NONDESTRUCTIVE STRUCTURAL-ANALYSIS OF PHOTOSYNTHETIC PIGMENTS IN LIVING RHODOBACTER-SPHAEROIDES MUTANTS BY NEAR-INFRARED FOURIER-TRANSFORM RAMAN-SPECTROSCOPY

The 1064-nm excited Fourier transform Raman spectra have been measured for two kinds of whole living cells of photosynthetic bacteria, Rhodobacter sphaeroides G1C and R26 mutants, to investigate in situ structures of photosynthetic pigments, bacteriochlorophyll-a (BChl-a) and neurosporene (the only carotenoid included in the G1C mutant). The 1064-nm excited spectra consist of contributions from both neurosporene and BChl-a in the light harvesting (LH) complexes (G1C) or from BChl-a alone in the LH complexes (R26).

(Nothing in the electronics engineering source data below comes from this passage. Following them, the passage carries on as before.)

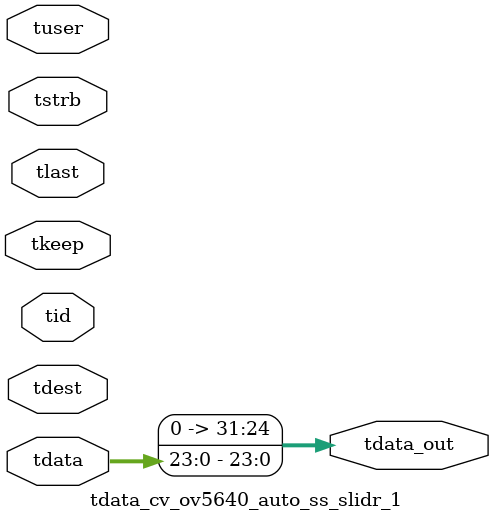
<source format=v>


`timescale 1ps/1ps

module tdata_cv_ov5640_auto_ss_slidr_1 #
(
parameter C_S_AXIS_TDATA_WIDTH = 32,
parameter C_S_AXIS_TUSER_WIDTH = 0,
parameter C_S_AXIS_TID_WIDTH   = 0,
parameter C_S_AXIS_TDEST_WIDTH = 0,
parameter C_M_AXIS_TDATA_WIDTH = 32
)
(
input  [(C_S_AXIS_TDATA_WIDTH == 0 ? 1 : C_S_AXIS_TDATA_WIDTH)-1:0     ] tdata,
input  [(C_S_AXIS_TUSER_WIDTH == 0 ? 1 : C_S_AXIS_TUSER_WIDTH)-1:0     ] tuser,
input  [(C_S_AXIS_TID_WIDTH   == 0 ? 1 : C_S_AXIS_TID_WIDTH)-1:0       ] tid,
input  [(C_S_AXIS_TDEST_WIDTH == 0 ? 1 : C_S_AXIS_TDEST_WIDTH)-1:0     ] tdest,
input  [(C_S_AXIS_TDATA_WIDTH/8)-1:0 ] tkeep,
input  [(C_S_AXIS_TDATA_WIDTH/8)-1:0 ] tstrb,
input                                                                    tlast,
output [C_M_AXIS_TDATA_WIDTH-1:0] tdata_out
);

assign tdata_out = {tdata[23:0]};

endmodule


</source>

The pattern of the 1064-nm excited spectrum of BChl-a in the LH complexes, whose Raman bands are pre-resonance enhanced via its Qy band, is dramatically different from that of its 355-nm excited spectrum, whose Raman bands are resonance enhanced via the B bands; for example, a band at 1606 cm-1 due to a Ca--Cm stretching mode of BChl-a, which is the most intense in the 355-nm excited spectrum, is barely observed in the 1064-nm excited spectrum. The frequency of the above band indicates that BChl-a in the LH complexes is five-coordinate. Bands due to C = O stretching modes of the 9-keto and 2-acetyl groups of BChl-a appear clearly near 1665 and 1640 cm-1, respectively, in the 1064-nm excited spectra. The frequencies of these C = O stretching bands suggest that most of the 9-keto and 2-acetyl groups of BChl-a in the complexes are involved in intermolecular interaction with the proteins. Bands assignable to Ca--N and Ca--Cb stretching modes, which are, in general, very weak in the 355-nm excited spectra, appear strongly in the 1064-nm excited spectra, implying that their bond lengths are changed sizably in the electronic transitions corresponding to the Qy bands.